What is ‘StrandHogg’ vulnerability in android devices?
Published: December 30, 2019
A firm specialized in App Protection named Promon AS located in the Scandinavian country Norway has discovered a dangerous vulnerability on Android devices. A research conducted by its team of three experts has disclosed that the vulnerability allows real-life malware or the virus to pose as a legitimate app or cloned app in the android device of the target person without the need for the android operating system to root the device. The researches have named the vulnerability as ‘StrandHogg’. According to the researchers:
StrandHogg can impact: All versions of Android devices available in the global market, including the latest version Android Q, all 500 most downloaded apps are at risk, a total of 36 malicious apps have been detected to been exploited by attackers through the vulnerability.

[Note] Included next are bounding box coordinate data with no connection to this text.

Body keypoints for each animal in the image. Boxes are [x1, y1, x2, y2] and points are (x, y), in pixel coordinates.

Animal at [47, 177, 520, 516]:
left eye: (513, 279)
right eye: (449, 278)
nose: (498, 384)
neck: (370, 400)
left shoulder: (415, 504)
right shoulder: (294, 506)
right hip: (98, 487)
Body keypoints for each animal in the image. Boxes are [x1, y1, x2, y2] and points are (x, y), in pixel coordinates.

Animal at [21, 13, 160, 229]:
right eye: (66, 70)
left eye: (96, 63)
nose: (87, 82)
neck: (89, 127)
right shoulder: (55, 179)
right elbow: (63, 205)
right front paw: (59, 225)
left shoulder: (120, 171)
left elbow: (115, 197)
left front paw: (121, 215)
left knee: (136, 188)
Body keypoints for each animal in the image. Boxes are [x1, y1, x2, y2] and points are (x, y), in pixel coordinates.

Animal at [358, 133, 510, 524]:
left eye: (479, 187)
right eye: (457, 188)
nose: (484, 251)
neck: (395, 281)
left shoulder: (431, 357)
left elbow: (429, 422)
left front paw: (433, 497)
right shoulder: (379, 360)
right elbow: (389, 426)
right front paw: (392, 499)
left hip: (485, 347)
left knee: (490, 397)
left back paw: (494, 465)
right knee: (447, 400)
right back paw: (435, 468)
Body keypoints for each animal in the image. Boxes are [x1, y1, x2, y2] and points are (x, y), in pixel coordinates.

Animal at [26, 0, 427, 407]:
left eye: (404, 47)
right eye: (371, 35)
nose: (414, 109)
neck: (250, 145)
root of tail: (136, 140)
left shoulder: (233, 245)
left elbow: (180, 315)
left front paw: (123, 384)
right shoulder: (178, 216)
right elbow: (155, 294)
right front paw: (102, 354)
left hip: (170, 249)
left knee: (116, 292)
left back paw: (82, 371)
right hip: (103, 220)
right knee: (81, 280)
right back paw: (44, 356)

The following can be exploited by the attackers through StrandHogg vulnerability without the permission or knowledge of the owner of the android device: listen conversations by using the Microphone, can read and send SMS, access to contact list, take photos through the camera, get access to the storage section-photos, videos and documents and will also be able to access the phone log and get the GPS location of the user.

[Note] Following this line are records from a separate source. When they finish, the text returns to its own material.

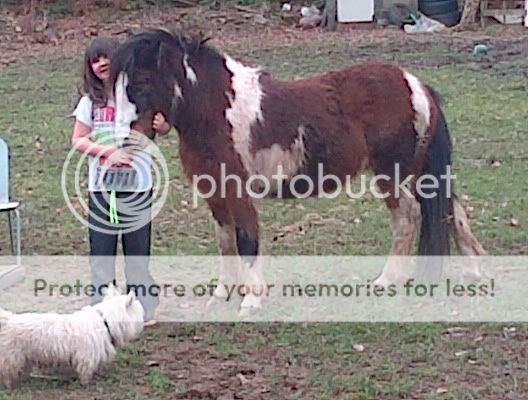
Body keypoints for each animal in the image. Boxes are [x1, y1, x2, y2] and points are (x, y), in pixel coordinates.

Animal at [0, 285, 144, 388]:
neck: (104, 320)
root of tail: (8, 319)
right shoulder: (86, 356)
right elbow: (85, 371)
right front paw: (86, 383)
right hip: (12, 356)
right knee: (6, 371)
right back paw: (9, 385)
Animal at [109, 29, 486, 315]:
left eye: (141, 82)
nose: (121, 141)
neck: (217, 109)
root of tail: (417, 85)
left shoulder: (238, 189)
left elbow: (247, 239)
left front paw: (251, 299)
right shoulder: (213, 191)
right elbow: (225, 240)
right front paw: (223, 292)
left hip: (394, 174)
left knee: (408, 218)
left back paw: (387, 280)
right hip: (420, 173)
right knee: (452, 212)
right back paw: (474, 272)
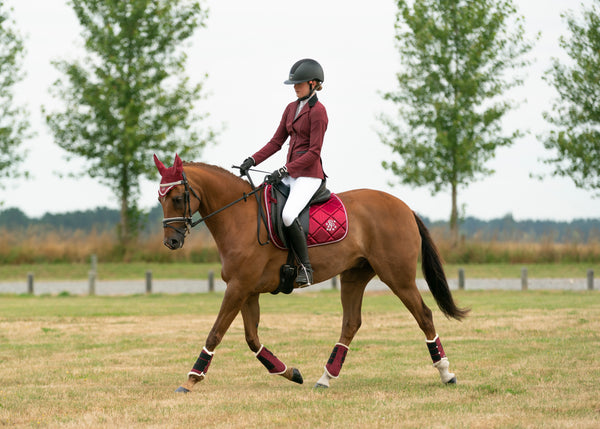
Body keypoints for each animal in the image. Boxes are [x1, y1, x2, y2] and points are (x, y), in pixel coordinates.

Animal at [152, 155, 466, 392]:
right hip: (354, 276)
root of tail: (405, 207)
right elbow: (252, 339)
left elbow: (215, 333)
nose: (171, 242)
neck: (240, 218)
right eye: (159, 199)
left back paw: (446, 373)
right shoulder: (247, 291)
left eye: (177, 198)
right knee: (351, 323)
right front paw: (290, 372)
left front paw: (191, 379)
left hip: (397, 277)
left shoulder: (238, 288)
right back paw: (325, 378)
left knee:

Promon AS is registered as a Limited Company in Norway was founded in 2006, with head office located in the Norwegian capital, Oslo has expanded its offices across Europe in Germany and UK and in parts of Asia, in India as well. Promon AS develops solutions based on App protection in android devices by focusing on Runtime Application Self Protection (RASP).
Why in News?
The Ministry of Home Affairs earlier in the month of December 2019, has issued an alert notice to all states warning them about the vulnerability in Android devices.